Suddenly, a host of images began to flash through his mind. He saw scenes of violence, of hatred, of death, disaster and destruction. But he also saw selfless courage, desperate struggles for survival, a race to save civilisations from evil inherent within them. He saw ordinary people made extraordinary through the coaxing teaching of their wise ageless companion. He saw a Time Lord who stood opposed to the relaxed attitude of his fellows, who chose outcast and peril over the safe life of a watcher. He saw a knight in dull armour working secretly to help the little people. He saw a renegade in shining colours at the forefront of a revolution. He saw the many facets and faces of a hero.
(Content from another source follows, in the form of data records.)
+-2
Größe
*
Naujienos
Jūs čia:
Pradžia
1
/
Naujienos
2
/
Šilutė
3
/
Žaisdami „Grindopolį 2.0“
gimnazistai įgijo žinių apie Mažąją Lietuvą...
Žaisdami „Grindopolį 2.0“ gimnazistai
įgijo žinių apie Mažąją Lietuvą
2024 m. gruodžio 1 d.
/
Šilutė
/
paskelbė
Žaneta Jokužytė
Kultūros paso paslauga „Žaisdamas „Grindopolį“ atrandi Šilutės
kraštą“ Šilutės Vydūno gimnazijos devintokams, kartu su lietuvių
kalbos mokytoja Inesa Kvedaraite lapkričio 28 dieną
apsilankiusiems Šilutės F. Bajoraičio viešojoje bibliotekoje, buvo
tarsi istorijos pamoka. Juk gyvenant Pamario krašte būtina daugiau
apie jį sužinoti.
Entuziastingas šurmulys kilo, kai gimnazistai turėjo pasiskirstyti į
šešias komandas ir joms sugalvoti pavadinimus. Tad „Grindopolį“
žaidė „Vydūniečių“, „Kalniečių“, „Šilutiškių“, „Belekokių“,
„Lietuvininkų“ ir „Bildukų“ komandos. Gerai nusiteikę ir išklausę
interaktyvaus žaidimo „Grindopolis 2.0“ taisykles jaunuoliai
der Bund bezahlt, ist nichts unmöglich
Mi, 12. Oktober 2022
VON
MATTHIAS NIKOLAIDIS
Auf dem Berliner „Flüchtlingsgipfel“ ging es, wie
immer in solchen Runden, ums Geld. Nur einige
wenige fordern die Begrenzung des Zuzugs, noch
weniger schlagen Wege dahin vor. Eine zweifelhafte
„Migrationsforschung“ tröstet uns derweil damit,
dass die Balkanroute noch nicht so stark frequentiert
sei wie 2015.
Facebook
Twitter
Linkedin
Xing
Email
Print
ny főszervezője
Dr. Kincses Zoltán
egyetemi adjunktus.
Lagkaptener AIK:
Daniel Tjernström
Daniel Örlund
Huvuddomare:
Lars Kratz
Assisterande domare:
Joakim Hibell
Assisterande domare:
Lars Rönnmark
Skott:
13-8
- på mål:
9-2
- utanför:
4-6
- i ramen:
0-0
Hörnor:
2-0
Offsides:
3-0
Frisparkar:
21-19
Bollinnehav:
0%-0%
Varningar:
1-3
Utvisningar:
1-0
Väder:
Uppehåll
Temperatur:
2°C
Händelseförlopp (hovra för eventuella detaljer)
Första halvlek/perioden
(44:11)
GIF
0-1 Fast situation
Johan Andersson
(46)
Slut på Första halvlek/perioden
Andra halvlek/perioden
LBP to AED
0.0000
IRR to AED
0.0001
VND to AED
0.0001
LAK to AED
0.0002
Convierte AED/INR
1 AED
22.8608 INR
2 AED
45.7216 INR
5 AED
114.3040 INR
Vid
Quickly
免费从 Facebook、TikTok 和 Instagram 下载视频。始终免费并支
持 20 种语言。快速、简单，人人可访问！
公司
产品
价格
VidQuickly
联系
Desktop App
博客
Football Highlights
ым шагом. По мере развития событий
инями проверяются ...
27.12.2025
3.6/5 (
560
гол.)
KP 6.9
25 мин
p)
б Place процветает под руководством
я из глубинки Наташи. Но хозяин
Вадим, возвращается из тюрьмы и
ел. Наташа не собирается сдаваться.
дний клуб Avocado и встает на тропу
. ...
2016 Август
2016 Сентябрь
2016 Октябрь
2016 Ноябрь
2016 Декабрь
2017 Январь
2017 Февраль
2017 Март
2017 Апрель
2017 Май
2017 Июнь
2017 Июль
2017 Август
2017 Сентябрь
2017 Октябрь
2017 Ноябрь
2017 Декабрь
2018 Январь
Stunned, Tyrus staggered back from the console, cradling his hands as if they had been burned. The images, now branded into his mind, continued to pirouette and revolve as he stared at the Time Rotor. "This…this is the Doctor? But the books proclaim him a liar, a thief, a destroyer of worlds!"

The voice of the Type 40 was low when it spoke again. Tyrus could hear years of heartbreak echoing through every syllable, the pain of an entity to whom life is now an enemy. "I loved him. And now he is gone. I am alone."

"How long? When did he leave you?"

"One cannot measure time in the agony of eternal loss. Leave me."

Tyrus reached out to place a hand on the console again, feeling the mental connection strengthened by the contact. The voice was beginning to lose its power, fading back into a dormant, unmoving state. "Let me help you."

"No one can help me."

"Let me kill you."

Hope surged, a spark of life burgeoning into a tiny flame. "Yes! Please! End the pain!"

The Time Lord set to work, systematically annihilating circuit after circuit as he burnt out every piece of equipment he could, feeling the presence become weaker and weaker as it slowly died. When he was finished, he looked again at the Time Rotor. Carefully, deliberately, he set his sonic screwdriver and virtually melted down the entire system.

It was a pensive, woeful figure that left the now empty husk. He had killed the Type 40. He touched his fingertips to the cold blue surface, wondering if he should perhaps deconstruct the outer shell of the machine. A shiver vibrated up his arm, and he felt a smile curve in his mind as a whisper of a voice said, "Thank you."

He cuffed at his eyes, denying that there were tears and trudged back to the Type 57. As he stepped into the stark black console room. He sighed heavily, contemplating, just for a moment, following the path of the Docotr, turning his back on society to become more than an observer. His hand hovered over the controls, the he shook his head. He quickly set the co-ordinates for Gallifrey and, with another quiet hiss the Type 57 TARDIS, humming with life, dematerialised.

Somewhere in the fabric of the Universe, past the immortal boundary that separates the living from the dead, a hero smiled. Welcome home, Old Girl.